Comment by fallingsquirrel
1 year ago
I just tried this locally with llama3-8b and it handled it fine. Claude 3 Sonnet passes your test too, in case you don't have the hardware for a local model. You might want to consider moving on from ChatGPT since their models have been RLHF'd to hell in the name of "safety" and are falling behind in many ways as a result.
---
transcript:
$ ollama run llama3:8b
>>> tell me an interesting fact about etymology
Here's one:
Did you know that the word "quarantine" has a fascinating etymological history?
The word "quarantine" comes from^C
>>> tell me an interesting fact about etymology. just the fact, don't mention it's interesting.
The word "robot" originated from the Czechoslovakian word "robota," which means "forced labor" or "drudgery." This term was used in Karel Čapek's 1920 play "R.U.R." (Rossum's Universal Robots), where it referred to artificial workers.
Why is any of this "interesting"?
Is the response interesting because you don't know it? —How does it know this?
Is the response interesting because you do know it or might have offered it yourself? —Confirmation bias.
Is it interesting because a lot of training references contextualize it as "interesting?" —Begged question.
Is it contextually interesting? —What is the context? A robot refers to robots? How unexpected...
Is it interesting within the narrow confines of LLM adaptations to a scope of inputs?
Can their by any more damning claim of the general suitability of the technology as an oracle than different users using the same prompts and getting inexplicably contrary results?
If trivial prompt alignments result in appropriate vs inappropriate responses, this destroys confidence for every response.
What am I missing?
Pretty sure the point here was Llama3 respecting the command to not mention that this is interesting, not adding filler, rather than the output fact being interesting or not.
You are missing that this is precisely what we would expect a human to answer without further context (for instance without knowing how much you know about the topic).
A human would pick similarly pick something which isn't too nerdy but also not obvious and the LLM did well here.
If the LLM can fail that is fine, because the task is inherently hard.
My comment about what's "interesting" or not was an attempt cast out interesting responses as not offering a way forward to any qualitative evaluation of AI behavior. To be interesting is a quality of the those who regards, not the situation under regard.

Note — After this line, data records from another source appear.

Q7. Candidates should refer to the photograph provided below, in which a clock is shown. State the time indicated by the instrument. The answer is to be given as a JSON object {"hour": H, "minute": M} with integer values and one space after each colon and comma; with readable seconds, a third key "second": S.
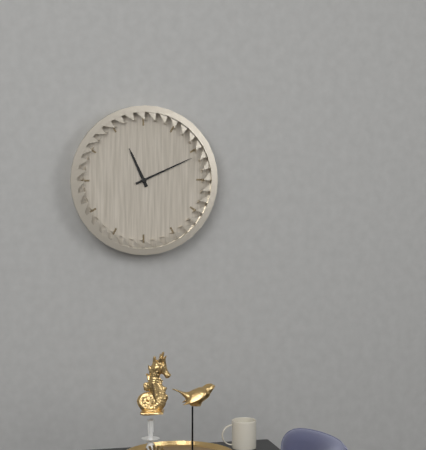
{"hour": 11, "minute": 11}
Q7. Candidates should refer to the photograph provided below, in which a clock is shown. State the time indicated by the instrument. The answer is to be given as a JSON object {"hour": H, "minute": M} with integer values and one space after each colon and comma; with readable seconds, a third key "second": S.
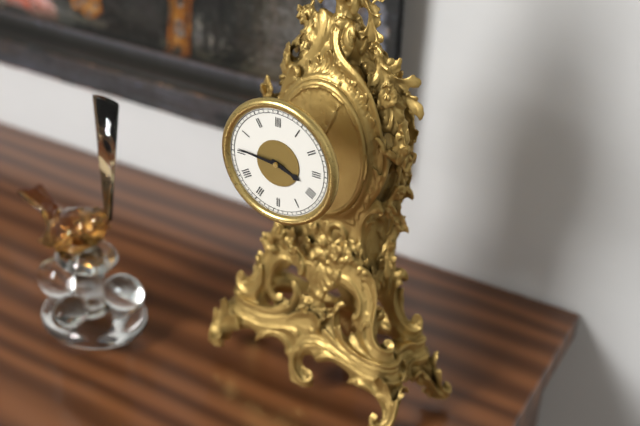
{"hour": 3, "minute": 46}
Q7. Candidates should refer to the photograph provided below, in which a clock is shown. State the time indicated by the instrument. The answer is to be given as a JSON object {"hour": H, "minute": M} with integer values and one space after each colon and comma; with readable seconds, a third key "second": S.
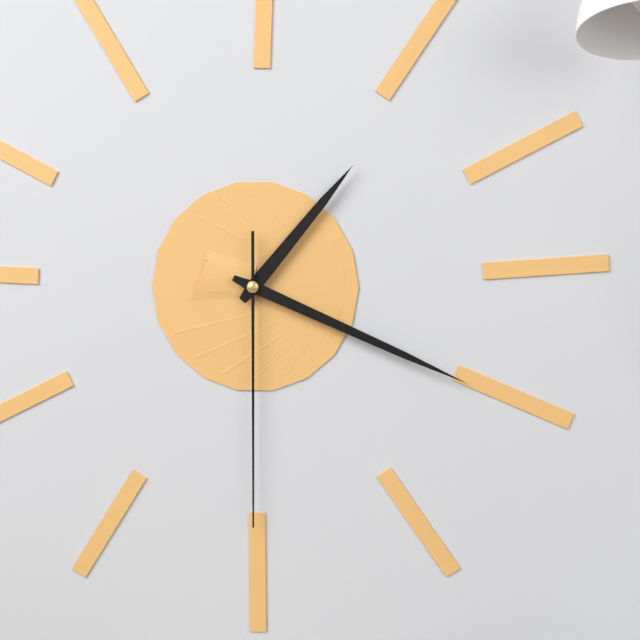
{"hour": 1, "minute": 19, "second": 30}
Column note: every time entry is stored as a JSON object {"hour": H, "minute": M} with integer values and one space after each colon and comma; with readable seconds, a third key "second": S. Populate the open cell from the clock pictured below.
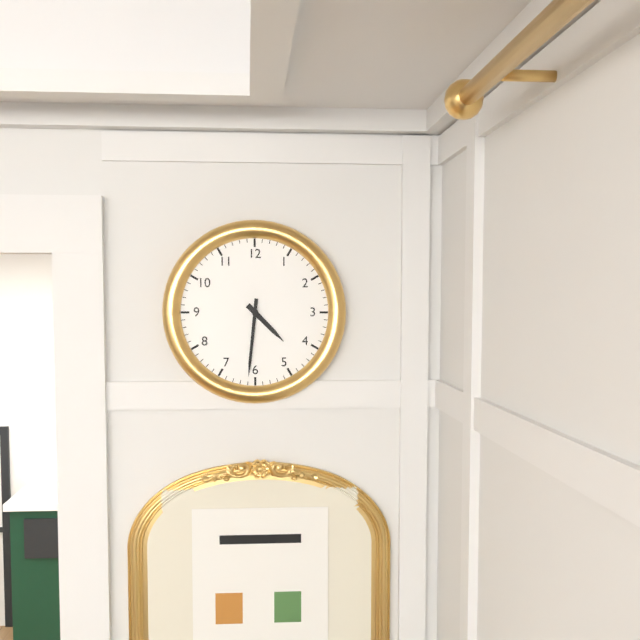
{"hour": 4, "minute": 31}
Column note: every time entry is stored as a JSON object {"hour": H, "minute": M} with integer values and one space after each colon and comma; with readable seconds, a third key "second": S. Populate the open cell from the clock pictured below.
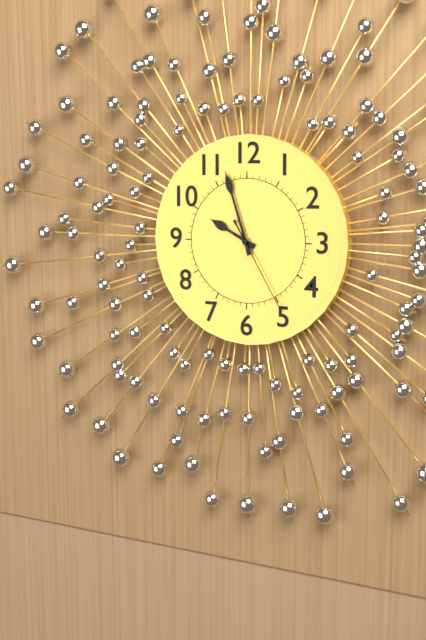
{"hour": 9, "minute": 57, "second": 25}
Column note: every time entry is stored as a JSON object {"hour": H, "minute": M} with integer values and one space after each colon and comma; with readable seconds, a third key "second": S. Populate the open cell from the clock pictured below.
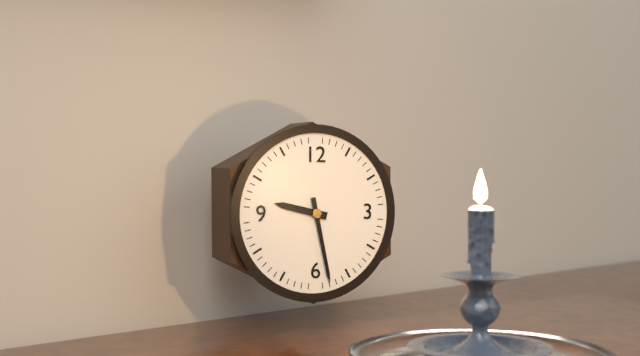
{"hour": 9, "minute": 28}
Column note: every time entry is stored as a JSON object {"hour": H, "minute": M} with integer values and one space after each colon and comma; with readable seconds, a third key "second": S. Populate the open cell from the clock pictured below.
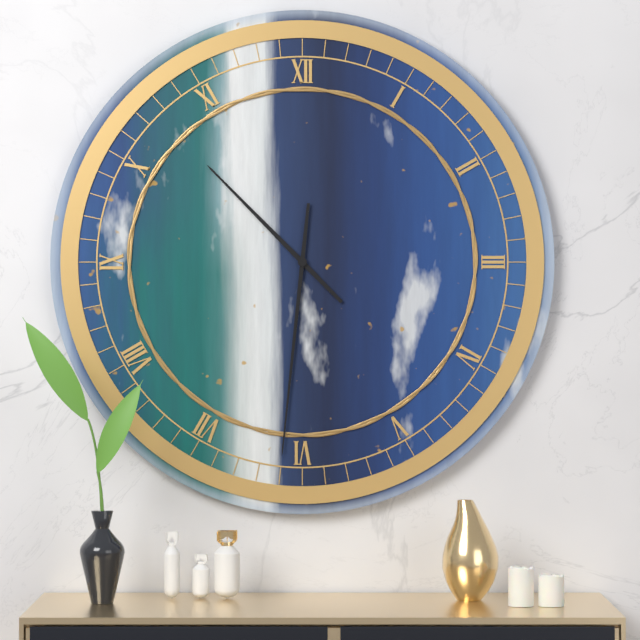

Do you find it interesting that some LLMs routinely qualify responses to prompts to report something interesting with a statement that the response is interesting which can't reliably be suppressed by including a sub-prompt requesting suppression?
I don't, because I have no idea why I should expect any prompt to produce any sort of response.
I spent a few days goofing around with Stable Diffusion and found it frustrating because it could render a response to some prompts that that I found relevant and satisfying, but I couldn't get it to reliably render my intentions. I soon encountered obvious limits of its training set, and the community is adapting to these limits with with networks of domain-specific accessory models.
This experience greatly tempered my expectations: I see AI as a magic paintbrush or story reader. I see no evidence of thinking machine.
If we're going to establish an equivalence comparison between any AI and humans we need a theory for both.
I have yet to see a coherent theory of the AI but I believe there in such in a language I don't understand, just as there's a theory of Conway's Game of Life, which leads to continual fascination with the machine's behavior.
But I've been unable to find any theory of the human, nor will I expect any such theory, because to my eyes life looks like a realm of complexity incomparable any game.
I do have interest in seeing nerds struggle to explain AI, but am surprised that after several years no common vernacular from which a theory might be assembled has yet to appear.
An open-ended article about what AIs can't do seems hopelessly daft. It has already been formally established there are domains of what computation can never do. So to be interesting, a treatment of the limits of AI, being a form of a computer, had better start with a consideration of those domains. But this article does not, nor do any of the comments.
So whatever is going on with this discourse, it appears to me to have nothing to do with understanding of AIs.
The RUR thing is basically because that specific example is used as an example of interesting etymology.